La Cierva’s success caught the attention of Harold Pitcairn, a Pennsylvania business owner who had founded the predecessor to Eastern Airlines and an airplane manufacturing company, both bearing his name. He licensed rights to develop autogiros.

On Dec. 18, 1928, a Cierva C.8W assembled by Pitcairn Autogiro Company became the first rotary-wing aircraft to fly in the United States. According to the Vertical Flight Society: “Pitcairn subsequently developed a range of autogiros and related technologies” and patents. Many found their way into the first American helicopters. Among them was Pitcairn’s articulated rotor-head technology, which Sikorsky licensed for the VS-300.

Born of Necessity

The VS-300 was a last-ditch effort to save Sikorsky’s company. Parent United Aircraft Corporation owned engine maker Pratt & Whitney, Vought Aircraft, and Hamilton Standard Sikorsky. The company merged the latter two into the Vought-Sikorsky Division.

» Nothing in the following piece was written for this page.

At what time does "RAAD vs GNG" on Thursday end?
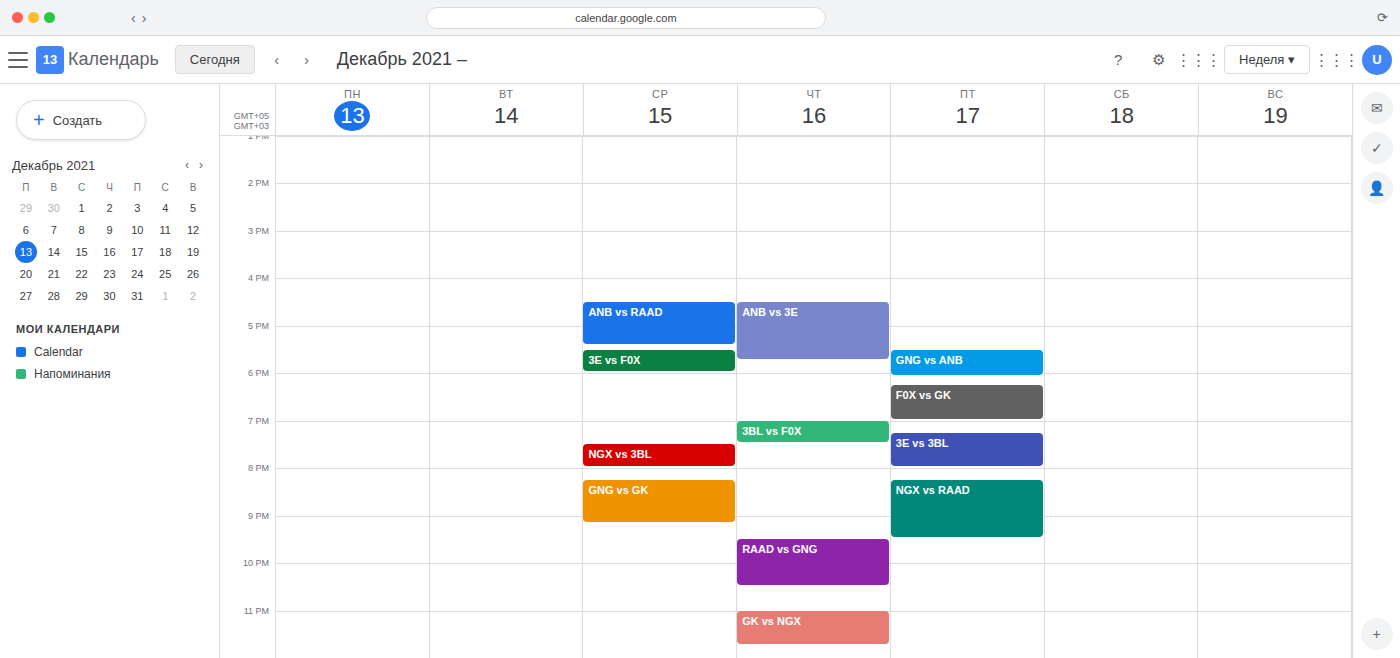
10:30 PM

After emigrating to the United States in 1919, Sikorsky had made his name building flying boats for the US Navy and airlines, most famously Pan American Airways. But in 1938, the Navy declined to order the next-generation XPBS-1 “Flying Dreadnought.” All previous aircraft orders had been filled. With none on the horizon, United Aircraft planned to shutter Vought-Sikorsky.

The VS-300 was modified almost daily during the early test flights that preceded its first free flight on May 13, 1940. An early major change was the addition of outrigger booms off the tail to support two small, horizontal rotors added to correct pitch and roll problems. (Sikorsky Archives photo)

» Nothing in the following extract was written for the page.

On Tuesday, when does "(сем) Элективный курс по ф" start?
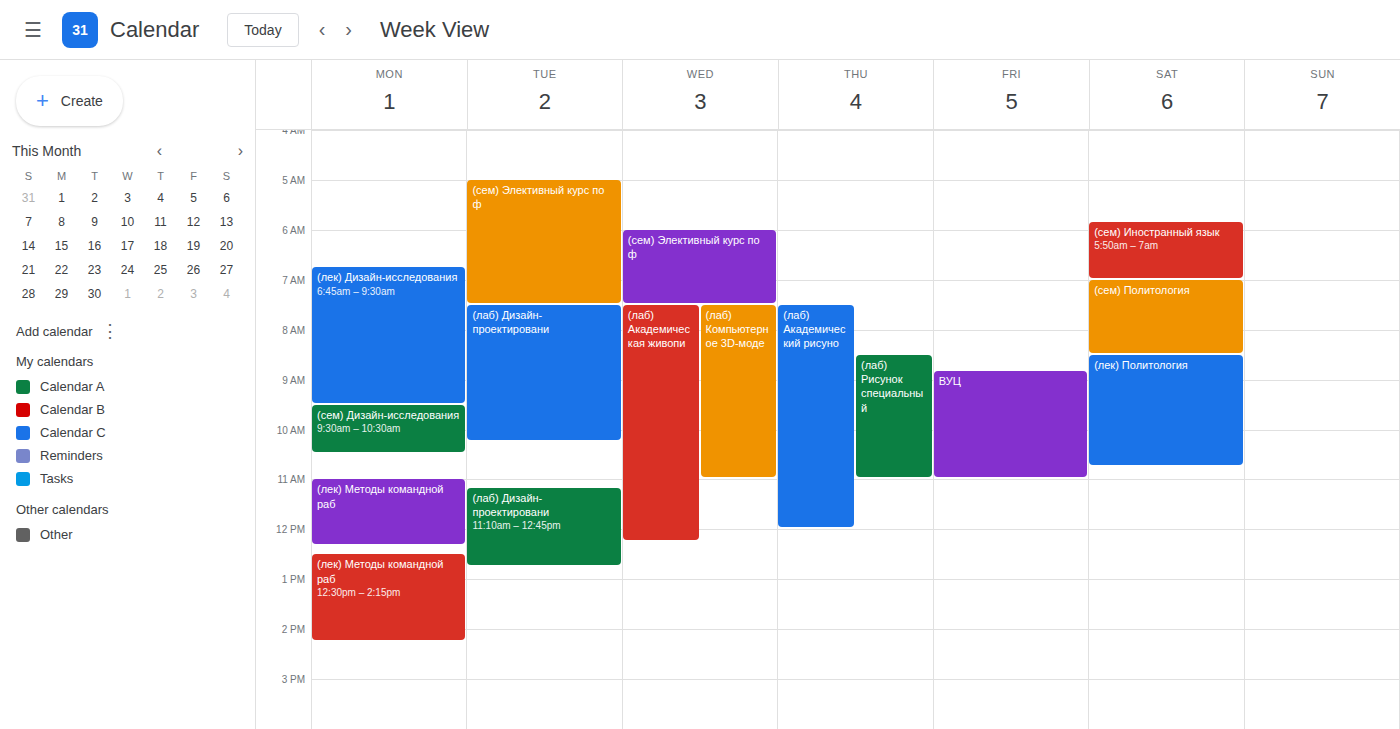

A company vice president summoned Sikorsky to the Hartford, Connecticut, headquarters to break the news and suggest to Sikorsky that he could undertake a new, small research project. Sikorsky proposed developing the direct-lift aircraft for which he had submitted a patent and plan in 1930, provided he could retain a team of engineers and mechanics. He estimated the work would cost $60,000. United Aircraft gave him $30,000.

Working nights and weekends, Sikorsky and his team turned that 1930 idea into a test aircraft, the H-3. In a 1930 paper titled “The Helicopter Problem,” Sikorsky explained to management about the H-3 design: “The most important problem to be solved in order to achieve complete success and to build a directly useful machine appears to be in the question of proper stability and control.”

To help solve that problem, Sikorsky’s team designed and built the first helicopter simulator, Test Rig #4950. Sikorsky and aerodynamicist Serge Gluhareff (who would share VS-300 test-pilot duties) would use it to learn a new skill: how to fly a helicopter.

To power the VS-300’s three-blade, 28-ft.-diameter (8.5-m-diameter) main rotor and 40-in.-diameter (1-m-diameter) tail rotor, Sikorsky acquired a 1939 Lycoming four-cylinder piston O-145-C3. Team members bought it secondhand at a local airport, Sikorsky’s son Sergei told ROTOR. “The whole program was fairly low budget, low priority at the beginning,” he said.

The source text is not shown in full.